For tidb-server, as long as there is at least one up node, it can provide external services.
For tikv, which generally has three replicas, you can check the max-replica parameter. With three replicas, at least two must be online to provide normal external services, so you must ensure that at least two nodes are online.
If you are restarting the entire cluster, it is recommended to follow the advice of the previous colleague: first disable automatic startup, stop the cluster, and then restart the machines. This is because the tidb cluster has a specific restart order: pd→tikv→tidb. If the machines start in sequence, the automatic startup of the tidb cluster may not succeed. When starting the cluster, you don’t need to start each role individually. You can wait until all machines have restarted and then use tiup cluster start <cluster_name> to start the cluster. However, the prerequisite for this is that all machines have completed their startup. If the machine with the pd node hasn’t finished starting, the cluster won’t be able to start.

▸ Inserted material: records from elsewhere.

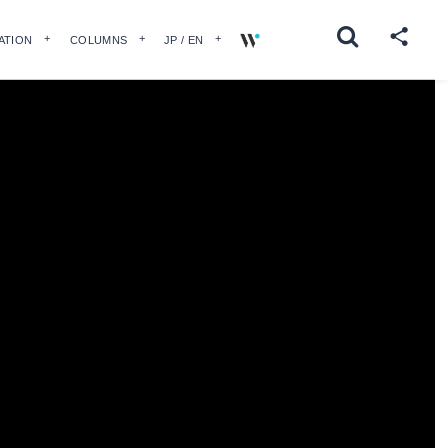
ATION
COLUMNS
JP / EN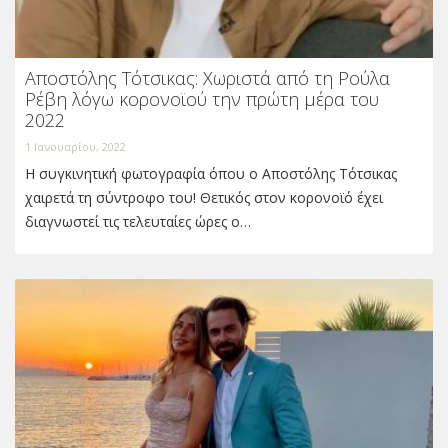
Αποστόλης Τότσικας: Χωριστά από τη Ρούλα
Ρέβη λόγω κορονοϊού την πρώτη μέρα του
2022
1 Ιανουαρίου, 2022
Η συγκινητική φωτογραφία όπου ο Αποστόλης Τότσικας
χαιρετά τη σύντροφο του! Θετικός στον κορονοϊό έχει
διαγνωστεί τις τελευταίες ώρες ο…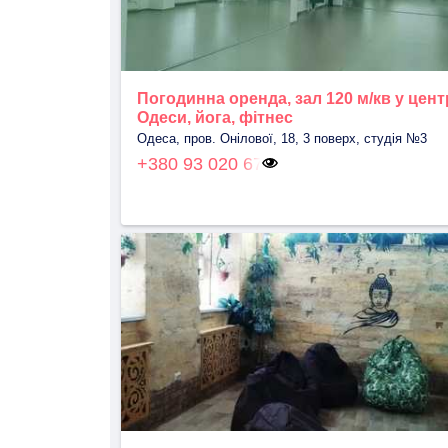
Погодинна оренда, зал 120 м/кв у цент
Одеси, йога, фітнес
Одеса, пров. Онілової, 18, 3 поверх, студія №3
+380 93 020 67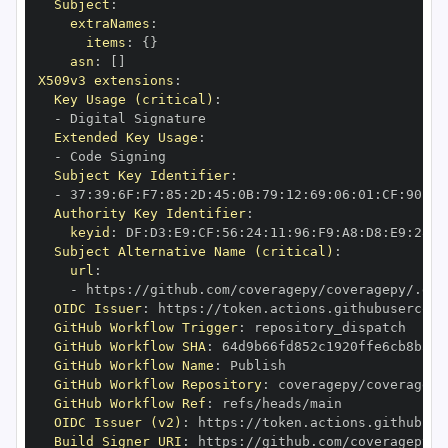
Subject
:
extraNames
:
items
:
{
}
asn
:
[
]
X509v3 extensions
:
Key Usage (critical)
:
-
Extended Key Usage
:
-
Subject Key Identifier
:
-
 37
:
39
:
6F
:
F7
:
85
:
2D
:
45
:
0B
:
79
:
12
:
69
:
06
:
01
:
CF
:
90
:
70
Authority Key Identifier
:
keyid
:
 DF
:
D3
:
E9
:
CF
:
56
:
24
:
11
:
96
:
F9
:
A8
:
D8
:
E9
:
28
:
5
Subject Alternative Name (critical)
:
url
:
-
 https
:
OIDC Issuer
:
 https
:
GitHub Workflow Trigger
:
GitHub Workflow SHA
:
GitHub Workflow Name
:
GitHub Workflow Repository
:
GitHub Workflow Ref
:
OIDC Issuer (v2)
:
 https
:
Build Signer URI
:
 https
: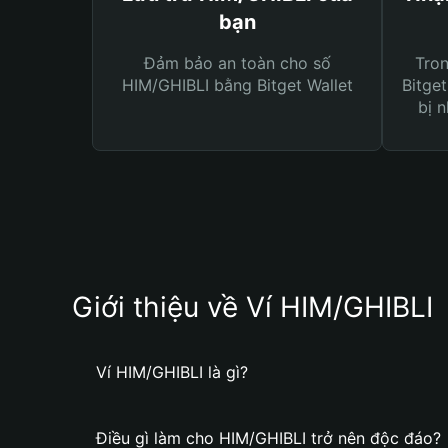
bạn
Đảm bảo an toàn cho số
Tro
HIM/GHIBLI bằng Bitget Wallet
Bitget
bị n
Giới thiệu về Ví HIM/GHIBLI
Ví HIM/GHIBLI là gì?
Điều gì làm cho HIM/GHIBLI trở nên độc đáo?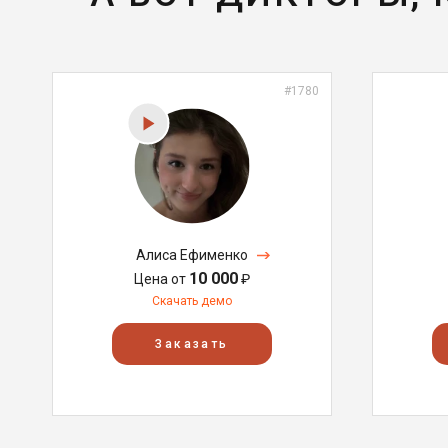
#1780
Алиса Ефименко
10 000
Цена от
₽
Скачать демо
Заказать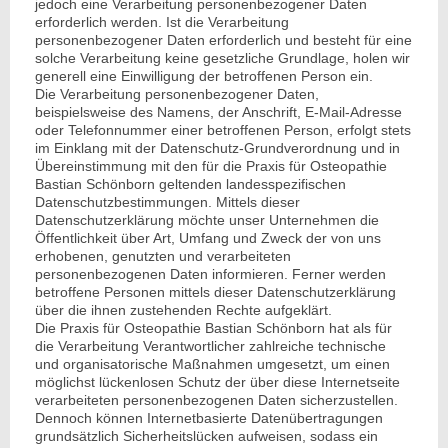
jedoch eine Verarbeitung personenbezogener Daten
erforderlich werden. Ist die Verarbeitung
personenbezogener Daten erforderlich und besteht für eine
solche Verarbeitung keine gesetzliche Grundlage, holen wir
generell eine Einwilligung der betroffenen Person ein.
Die Verarbeitung personenbezogener Daten,
beispielsweise des Namens, der Anschrift, E-Mail-Adresse
oder Telefonnummer einer betroffenen Person, erfolgt stets
im Einklang mit der Datenschutz-Grundverordnung und in
Übereinstimmung mit den für die Praxis für Osteopathie
Bastian Schönborn geltenden landesspezifischen
Datenschutzbestimmungen. Mittels dieser
Datenschutzerklärung möchte unser Unternehmen die
Öffentlichkeit über Art, Umfang und Zweck der von uns
erhobenen, genutzten und verarbeiteten
personenbezogenen Daten informieren. Ferner werden
betroffene Personen mittels dieser Datenschutzerklärung
über die ihnen zustehenden Rechte aufgeklärt.
Die Praxis für Osteopathie Bastian Schönborn hat als für
die Verarbeitung Verantwortlicher zahlreiche technische
und organisatorische Maßnahmen umgesetzt, um einen
möglichst lückenlosen Schutz der über diese Internetseite
verarbeiteten personenbezogenen Daten sicherzustellen.
Dennoch können Internetbasierte Datenübertragungen
grundsätzlich Sicherheitslücken aufweisen, sodass ein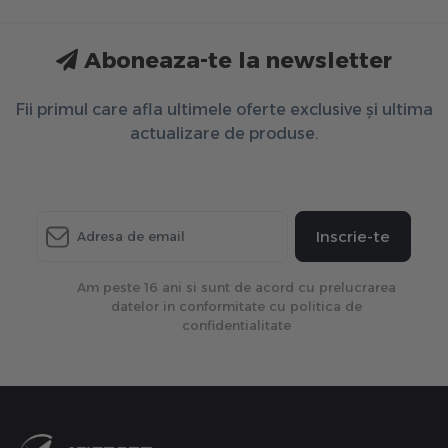
Aboneaza-te la newsletter
Fii primul care afla ultimele oferte exclusive și ultima
actualizare de produse.
Inscrie-te
Am peste 16 ani si sunt de acord cu prelucrarea
datelor in conformitate cu politica de
confidentialitate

One more thing, will the components automatically start after a single server restarts? Or do we still need to manually execute tiup cluster start xx -N 1.2.3.4:2379
? Auto-start should be able to automatically bring up the components on the node, right?
The components installed by tiup are all registered as services and will start with the server.
Yes, actually when you install the TiDB cluster, each machine generates a unit like this tidb-4000.service, and they are all configured to start automatically with a command like systemctl enable tidb-4000.service. When you restart the machine, it will automatically restart the components…
Restart PD and TiDB one by one.
The sequence can actually be referenced here:
The cluster startup operation will start all components of the entire TiDB cluster in the order of PD → TiKV → Pump → TiDB → TiFlash → Drainer → TiCDC → Prometheus → Grafana → Alertmanager.
The cluster shutdown operation will shut down all components of the entire TiDB cluster in the order of Alertmanager → Grafana → Prometheus → TiCDC → Drainer → TiFlash → TiDB → Pump → TiKV → PD (and will also shut down the monitoring components).